October 2002


Playing with plutonium

Wall Street Journal, October 2, 2002

[Posted 02/10/2002]

This weekend's scare over smuggled uranium in Turkey turned out to be a false alarm. But the danger of nuclear-weapons fuel falling into the hands of terrorists remains clear and present. All of which makes even stranger the Bush Administration's growing enthusiasm for using plutonium as fuel for commercial nuclear reactors.

Unlike the cheaper, safer low-enriched uranium that has become the staple of nuclear power generation, plutonium is the pure stuff of bombs. It is user-ready and compact enough to stash under a taxi seat; only a small amount could yield several nukes the order of the one that destroyed Nagasaki.

That's why plutonium - a primarily man-made material extracted from spent nuclear fuel - has been restricted in the U.s. to national defense uses. Going back to the mid-1970s, these columns fought an effort to commercialize plutonium use, and our allies included Dick Cheney, then President Ford's Chief of Staff.

In 1976, Mr. Ford stopped the use of plutonium for commercial-reactor fuel in the U.S. He argued that not only was plutonium a big money-loser, but it's commercial use entailed far too great risk of bomb material straying into rogue hands. In 1983, the U.S. wisely scrapped its biggest commercial R&D plutonium project, the Clinch River Breeder Reactor.

Well, here we go again. Under a deal signed between the U.S. and Russia during the Clinton years, and continued during the Clinton years, all sorts of new plans for plutonium are afoot. The original aim was to get rid of plutonium from the decommissioned arsenals of the Cold War by using it as fuel in nuclear reactors.

But that brings us right back to the risk of theft along the way. To feed today's reactors, which are geared for uranium, plutonium must first be fabricated into mixed-oxide fuel, or MOX. That means shipping it in weapons-ready form to MOX fabrication plants, then dispersing it among the reactors themselves. Even after it is blended into MOX fuel, plutonium is still relatively to separate out.
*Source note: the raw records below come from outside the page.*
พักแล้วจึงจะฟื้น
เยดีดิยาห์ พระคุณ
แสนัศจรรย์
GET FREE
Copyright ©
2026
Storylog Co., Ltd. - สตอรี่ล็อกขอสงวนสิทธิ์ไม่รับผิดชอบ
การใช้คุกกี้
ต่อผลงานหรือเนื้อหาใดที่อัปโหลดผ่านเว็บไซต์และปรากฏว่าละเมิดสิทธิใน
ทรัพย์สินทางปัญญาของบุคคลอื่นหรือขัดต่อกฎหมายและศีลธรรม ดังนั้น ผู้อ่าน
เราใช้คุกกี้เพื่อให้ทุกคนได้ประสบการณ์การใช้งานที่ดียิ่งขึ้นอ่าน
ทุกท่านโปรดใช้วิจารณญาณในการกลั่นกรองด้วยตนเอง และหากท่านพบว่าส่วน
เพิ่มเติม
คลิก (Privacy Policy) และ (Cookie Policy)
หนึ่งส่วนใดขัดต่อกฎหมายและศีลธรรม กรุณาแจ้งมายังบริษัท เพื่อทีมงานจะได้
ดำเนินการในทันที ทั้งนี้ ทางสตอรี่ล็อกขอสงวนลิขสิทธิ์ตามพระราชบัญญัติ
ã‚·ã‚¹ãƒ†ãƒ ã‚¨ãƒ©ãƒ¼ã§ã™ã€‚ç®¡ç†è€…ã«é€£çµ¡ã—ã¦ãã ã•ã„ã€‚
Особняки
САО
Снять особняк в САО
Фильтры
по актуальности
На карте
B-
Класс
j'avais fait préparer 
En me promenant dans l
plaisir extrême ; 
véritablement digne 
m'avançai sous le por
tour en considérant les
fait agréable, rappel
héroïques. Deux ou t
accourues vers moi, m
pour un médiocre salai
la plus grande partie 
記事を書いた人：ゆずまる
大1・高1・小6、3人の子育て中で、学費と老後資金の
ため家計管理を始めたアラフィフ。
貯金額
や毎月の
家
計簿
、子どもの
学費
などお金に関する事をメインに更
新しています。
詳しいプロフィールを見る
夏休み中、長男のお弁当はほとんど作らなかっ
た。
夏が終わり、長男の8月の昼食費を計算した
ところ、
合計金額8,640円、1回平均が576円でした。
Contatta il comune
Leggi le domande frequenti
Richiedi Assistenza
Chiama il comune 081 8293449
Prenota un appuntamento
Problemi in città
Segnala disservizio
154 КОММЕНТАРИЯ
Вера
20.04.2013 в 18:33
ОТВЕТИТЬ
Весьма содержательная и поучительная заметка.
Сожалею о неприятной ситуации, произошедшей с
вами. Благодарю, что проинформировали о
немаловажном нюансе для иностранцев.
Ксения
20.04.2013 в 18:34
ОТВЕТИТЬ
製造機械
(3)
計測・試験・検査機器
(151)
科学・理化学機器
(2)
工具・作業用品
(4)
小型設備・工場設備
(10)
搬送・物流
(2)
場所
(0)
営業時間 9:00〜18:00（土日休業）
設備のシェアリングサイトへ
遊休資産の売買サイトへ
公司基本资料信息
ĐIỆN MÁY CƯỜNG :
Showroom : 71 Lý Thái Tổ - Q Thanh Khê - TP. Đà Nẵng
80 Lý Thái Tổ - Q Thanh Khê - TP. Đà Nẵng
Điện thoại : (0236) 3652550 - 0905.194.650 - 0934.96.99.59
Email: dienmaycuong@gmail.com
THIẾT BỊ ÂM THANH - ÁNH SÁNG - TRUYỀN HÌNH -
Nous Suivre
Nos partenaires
The amounts involved here are staggering, with the U.S. and Russia each pledging to run through 34 metric tons of plutonium, enough to make thousands of bombs. The whole process would take at least 20 years. We are somehow supposed to believe that even in Russia - not famous for top-flight inventory control - nothing would go astray.

Nor would this come cheap. Neither the Russia nor the U.S. has facilities for turning plutonium into commercial fuel. So to show the Russians we're serious, the Bush Energy Department has ordered a MOX plant in South Caroilina, over protests of Governor Jim Hodges, with plans to haul the plutonium-based fuel to reactors in North Carolina. Russia, pleading a shortage of funds, is looking to the U.S. for billions of dollars in subsidies to build its own MOX plant and possibly a fast-breeder reactor to run on almost pure plutonium.

Like all bad ideas, this one is getting worse. With the old taboo on commercial use of plutonium now gone, creative bureaucracies are proposing a while new generation of plutonium- 0based reactors. Energy Secretary Spencer Abraham has been talking up the idea, and none other than national Security Adviser Condoleezza Rice - too young, perhaps, to recall the 1970s debate - enthused recently to the Financial Times about the vision of helping Russia to develop a generation of fast-breeder (plutonium-fueled) reactors.

It's problem enough for the world that a number of nations still engage in commercial reprocessing of plutonium, including France, Britain, India and Japan. These programs have been struggling due to high costs. The sooner they're gone the better. Commercial use of plutonium is a gift to the world's terrorists and rogue states. It would be folly for the U.S. to head any further down this path, and it's twice nuts to even think of subsidizing Russia for such a project.